The new tax regime will create a layered cost structure for users. When conducting a mobile or USSD transfer, customers will pay:

  • The standard bank transaction fee.
  • A 7.5% VAT calculated on that transaction fee.
  • The statutory N50 stamp duty for any electronic transfer of N10,000 or more.

Ayoola emphasized that this combined effect means everyday banking will become more expensive, with the VAT applying directly to the cost of using the banking service itself.

Expected Impact on Users and the Economy

The expert warned that the burden of these additional costs will likely be felt most acutely by low- and middle-income earners, small businesses, and informal traders. These groups often rely heavily on USSD banking due to limited access to smartphones or stable internet connectivity.

"Frequent small-value transfers could cumulatively become more expensive, prompting some users to consolidate transfers, reduce transaction frequency, or explore alternative payment channels," Ayoola explained.

However, he also suggested that the increased cost could drive innovation within the financial sector, potentially leading banks and fintech companies to develop lower-cost channels or bundled service packages to retain their customer base.

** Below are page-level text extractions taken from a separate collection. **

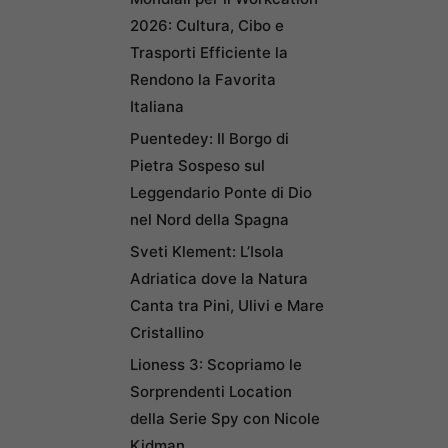
2026: Cultura, Cibo e
Trasporti Efficiente la
Rendono la Favorita
Italiana
Puentedey: Il Borgo di
Pietra Sospeso sul
Leggendario Ponte di Dio
nel Nord della Spagna
Sveti Klement: L’Isola
Adriatica dove la Natura
Canta tra Pini, Ulivi e Mare
Cristallino
Lioness 3: Scopriamo le
Sorprendenti Location
della Serie Spy con Nicole
Kidman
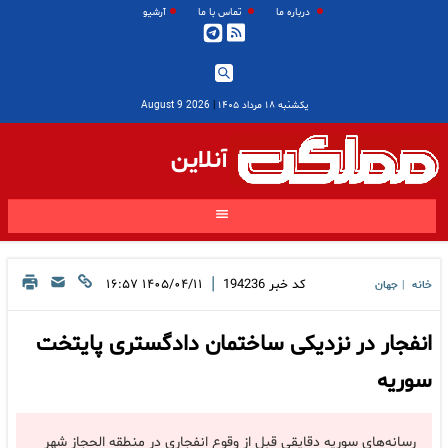
درباره ما
تماس با ما
آرشیو
یکشنبه ۱۸ مرداد ۱۴۰۵
|
2026 August 9
آنلاین
|
کد خبر
194236
۱۴۰۵/۰۴/۱۱ ۱۶:۵۷
خانه
جهان
|
انفجار در نزدیکی ساختمان دادگستری پایتخت
سوریه
رسانه‌های سوریه دقایقی قبل از وقوع انفجاری در منطقه الحجاز شهر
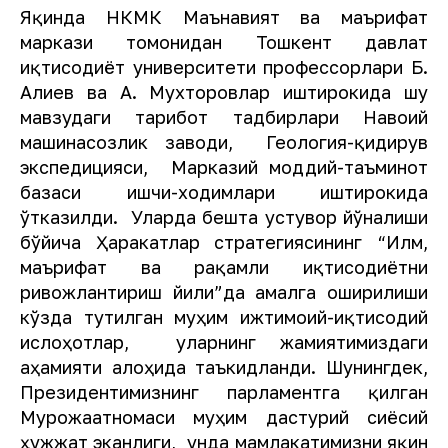
Яқинда НКМК Маънавият ва маърифат
маркази томонидан Тошкент давлат
иқтисодиёт университети профессорлари Б.
Алиев ва А. Мухторовлар иштирокида шу
мавзудаги тарғибот тадбирлари Навоий
машинасозлик заводи, Геология-қидирув
экспедицияси, Марказий моддий-таъминот
базаси ишчи-ходимлари иштирокида
ўтказилди. Уларда бешта устувор йўналиши
бўйича Ҳаракатлар стратегиясининг “Илм,
маърифат ва рақамли иқтисодиётни
ривожлантириш йили”да амалга оширилиши
кўзда тутилган муҳим ижтимоий-иқтисодий
ислоҳотлар, уларнинг жамиятимиздаги
аҳамияти алоҳида таъкидланди. Шунингдек,
Президентимизнинг парламентга қилган
Мурожаатномаси муҳим дастурий сиёсий
ҳужжат эканлиги, унда мамлакатимизни яқин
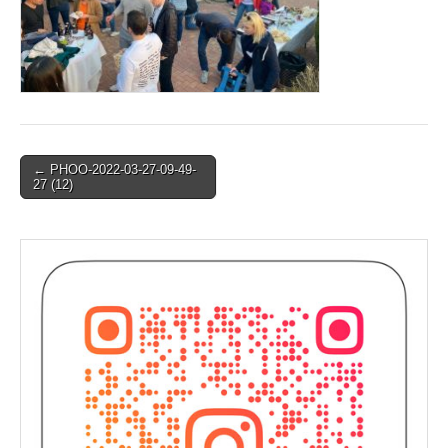
Post
← PHOO-2022-03-27-09-49-
27 (12)
navigation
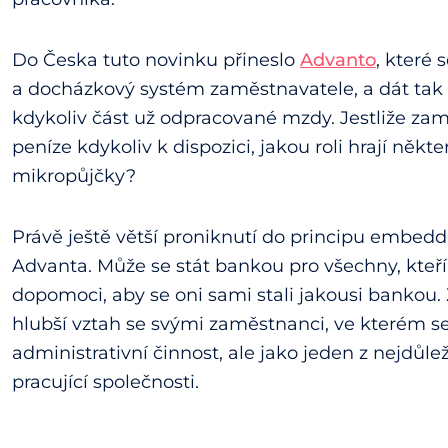
Do Česka tuto novinku přineslo
Advanto
, které 
a docházkový systém zaměstnavatele, a dát tak
kdykoliv část už odpracované mzdy. Jestliže z
peníze kdykoliv k dispozici, jakou roli hrají někt
mikropůjčky?
Právě ještě větší proniknutí do principu embed
Advanta. Může se stát bankou pro všechny, kte
dopomoci, aby se oni sami stali jakousi bankou.
hlubší vztah se svými zaměstnanci, ve kterém s
administrativní činnost, ale jako jeden z nejdůle
pracující společnosti.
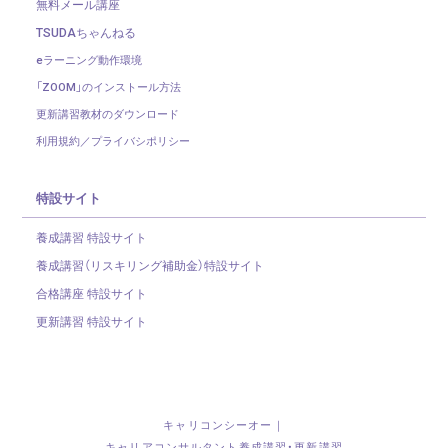
無料メール講座
TSUDAちゃんねる
eラーニング動作環境
「ZOOM」のインストール方法
更新講習教材のダウンロード
利用規約／プライバシポリシー
特設サイト
養成講習 特設サイト
養成講習（リスキリング補助金）
特設サイト
合格講座 特設サイト
更新講習 特設サイト
キャリコンシーオー｜
キャリアコンサルタント養成講習・更新講習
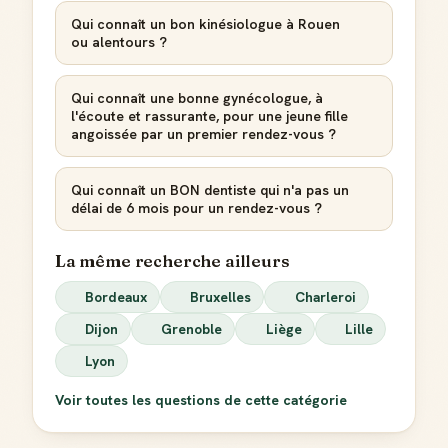
Qui connaît un bon kinésiologue à Rouen
ou alentours ?
Créer mon compte Guide
Qui connaît une bonne gynécologue, à
l'écoute et rassurante, pour une jeune fille
angoissée par un premier rendez-vous ?
Qui connaît un BON dentiste qui n'a pas un
délai de 6 mois pour un rendez-vous ?
La même recherche ailleurs
Bordeaux
Bruxelles
Charleroi
Dijon
Grenoble
Liège
Lille
Lyon
Voir toutes les questions de cette catégorie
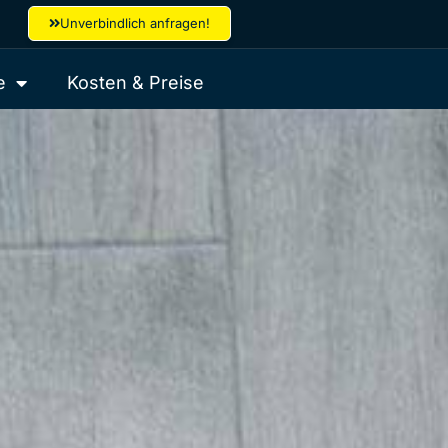
Unverbindlich anfragen!
e
Kosten & Preise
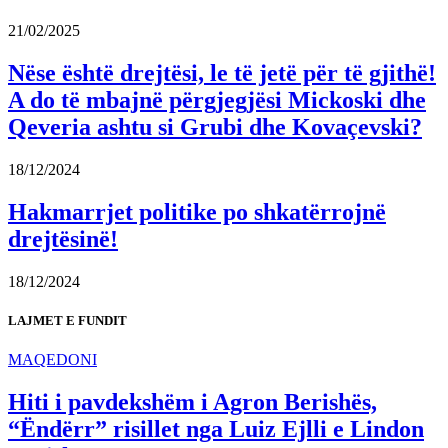
21/02/2025
Nëse është drejtësi, le të jetë për të gjithë!
A do të mbajnë përgjegjësi Mickoski dhe
Qeveria ashtu si Grubi dhe Kovaçevski?
18/12/2024
Hakmarrjet politike po shkatërrojnë
drejtësinë!
18/12/2024
LAJMET E FUNDIT
MAQEDONI
Hiti i pavdekshëm i Agron Berishës,
“Ëndërr” risillet nga Luiz Ejlli e Lindon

From a broader economic perspective, Ayoola noted that taxing the rapidly growing digital banking ecosystem helps modernize the tax framework and strengthens non-oil revenue, which is a key priority for the government.

The change follows amendments under the Nigeria Tax Act 2025, which replaced the previous Electronic Money Transfer Levy (EMTL) with a stamp duty charge. The real-world impact was highlighted when Lere Olayinka, an aide to the FCT Minister, shared that a routine transfer of N80,000 incurred a total deduction of N53.75 under the new rules.